The United Nations meets today on the war between Hamas and Israel. It is an ancient story though for the Jewish people; if they fight they die and if they do not fight they die. Are they better off or worse off; there are still 130 or so hostages held by Hamas and Hamas threatens to kill them (Hamas is so barbaric really and there are 6000 Hamas prisoners in Israeli jails but the Israelis are not barbaric and do not return blow for blow but simply want Hamas out). One has to ask oneself; what would you do as a country if someone did that to you? Do not think of who they are or the circumstances; what is the result to you if someone does what Hamas has done to Israel except it is your country that is under the bayonet on the 7th of October last and your hostages threatened with death! Personally I think there is only one answer and one vote; tell Hamas to stand down and surrender the hostages. Then the food, medicine and daily needs of the Gazan people can once more flow into Gaza easily and readily. I am left to think that this has been planned for a very long time and that the stockpiles that people had were sufficient for them to continue to live and we shouldn't be naive thinking that it is otherwise. This is a very tiny piece of land easily crossed in a day so stockpiling could be anywhere. I do not understand the hatred of the Palestinian people for the Jewish people; it is envy that this land is Jewish and they want it and claim it by squatter's rights which do not necessarily stand up in the court of law of the United Nations where they  have upheld First People's rights many many times. Gaza was given to them but yet they continued to kill the Jewish people, ask them why? Censure them for not permitting the Jews to live at peace on Israeli land. Whether or  not you are putting the gun to the head of a person; if you celebrate the barbaric deaths that happened in Israel that day on the streets of my country, as they did,  I see them as being both responsible and complicit. Forgiveness can come; it has before in the history of the world but it will take the Palestinian people helping to defang Hamas and submit them to justice; to free the hostages so that they get to live another day.

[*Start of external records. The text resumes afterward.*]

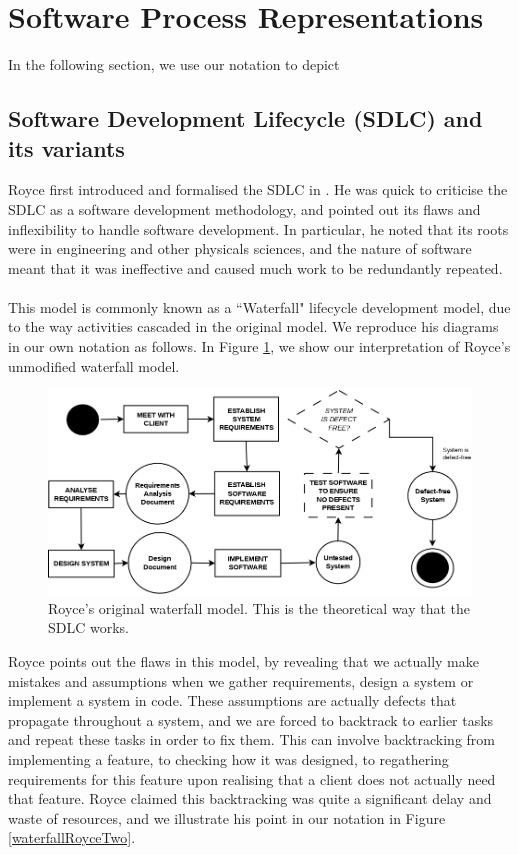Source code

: \section{Software Process Representations} \label{diagrams}

In the following section, we use our notation to depict 

\subsection{Software Development Lifecycle (SDLC) and its variants}
Royce first introduced and formalised the SDLC in
\cite{Royce:1987:MDL:41765.41801}.
He was quick to criticise the SDLC as a software development methodology, and pointed out its flaws
and inflexibility to handle software development.
In particular, he noted that its roots were in engineering and other physicals sciences, and the
nature of software meant that it was ineffective and caused much work to be redundantly repeated.\\
\\
This model is commonly known as a ``Waterfall" lifecycle development model, due to the way
activities cascaded in the original model.
We reproduce his diagrams in our own notation as follows.
In Figure \ref{waterfallRoyceOne}, we show our interpretation of Royce's unmodified waterfall model.

\begin{figure}[ht!]
	\centering
	\includegraphics[scale=0.3]{media/WaterfallRoyceOne}
	\caption{Royce's original waterfall model. This is the theoretical way that the SDLC works.}
	\label{waterfallRoyceOne}
\end{figure}

Royce points out the flaws in this model, by revealing that we actually make mistakes and
assumptions when we gather requirements, design a system or implement a system in code.
These assumptions are actually defects that propagate throughout a system, and we are forced to
backtrack to earlier tasks and repeat these tasks in order to fix them.
This can involve backtracking from implementing a feature, to checking how it was designed, to
regathering requirements for this feature upon realising that a client does not actually need that
feature.
Royce claimed this backtracking was quite a significant delay and waste of resources, and we
illustrate his point in our notation in Figure \ref{waterfallRoyceTwo}.


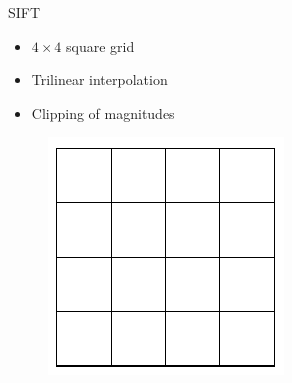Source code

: \documentclass[14pt,t]{beamer}
\begin{document}
\begin{frame}{SIFT \cite{lowe2004distinctive}}
\ghostframe
\begin{minipage}[t]{0.7\textwidth}
	\begin{itemize}
	\item $4 \times 4$ square grid
	\item Trilinear interpolation
	\item Clipping of magnitudes
	\end{itemize}
\end{minipage}
\begin{minipage}[t]{0.25\textwidth}
	\begin{figure}
		\includegraphics[width=\textwidth]{../report/img/siftGrid.pdf}
	\end{figure}
\end{minipage}
\end{frame}
%
\end{document}
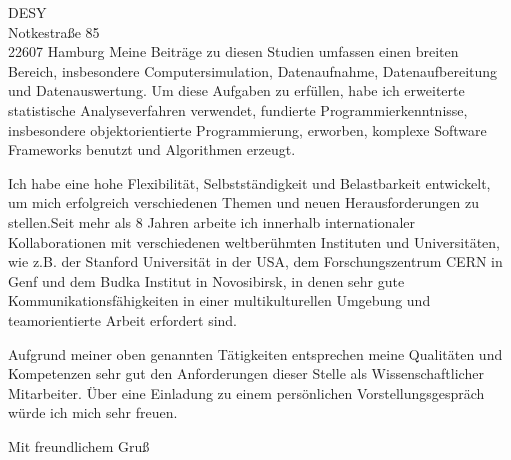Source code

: \documentclass[ebner,paper=a4,fontsize=11pt,ngerman,BCOR=10mm]{scrlttr2}%
\begin{document}
\begin{letter}{DESY\\
Notkestra{\ss}e 85\\ 
22607 Hamburg}
Meine Beitr\"age zu diesen Studien umfassen einen breiten Bereich,
insbesondere Computersimulation, Datenaufnahme, Datenaufbereitung und
Datenauswertung. Um diese Aufgaben zu erf{\"u}llen, habe ich
erweiterte statistische Analyseverfahren verwendet, fundierte
Programmierkenntnisse, insbesondere objektorientierte Programmierung,
erworben, komplexe Software Frameworks benutzt und Algorithmen
erzeugt.


Ich habe eine hohe Flexibilit\"at, Selbstst\"andigkeit und
Belastbarkeit entwickelt, um mich erfolgreich verschiedenen Themen und
neuen Herausforderungen zu stellen.Seit mehr als 8 Jahren arbeite ich
innerhalb internationaler Kollaborationen mit verschiedenen
weltber\"uhmten Instituten und Universit{\"a}ten, wie z.B. der
Stanford Universit{\"a}t in der USA, dem Forschungszentrum CERN in Genf
und dem Budka Institut in Novosibirsk, in denen sehr gute
Kommunikationsf\"ahigkeiten in einer multikulturellen Umgebung und
teamorientierte Arbeit erfordert sind.


Aufgrund meiner oben genannten T\"atigkeiten entsprechen meine
Qualit\"aten und Kompetenzen sehr gut den Anforderungen dieser Stelle
als Wissenschaftlicher Mitarbeiter. \"Uber eine Einladung zu einem pers\"onlichen
Vorstellungsgespr\"ach w\"urde ich mich sehr freuen.

\closing{Mit freundlichem Gru\ss}
\enlargethispage{6\baselineskip}

\end{letter}
\end{document}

I did find it incredible that a well educated Palestinian academic revered by his people was part of this whole charade of attempting to deny even the 7th of October. The United Nations was and is about the rights of people. The Palestinians also have rights as people but they do have to stop killing Israelis. Since Gaza is their country (willingly given up by Israel)  then Hamas is doing this in their name and Palestinians have to put an end to it, get along with their neighbours (Egypt and Israel) and I am sure the money will flow for rebuilding.  But I would build a wall with sensors on constant alert and there does need to be a no mans land between Israel and Gaza. Fences make good neighbours but you can also have an undefended border; Canada and the United States continue to have the longest undefended border in the world although with modifications since we too have squatters trying to enter our countries illegally.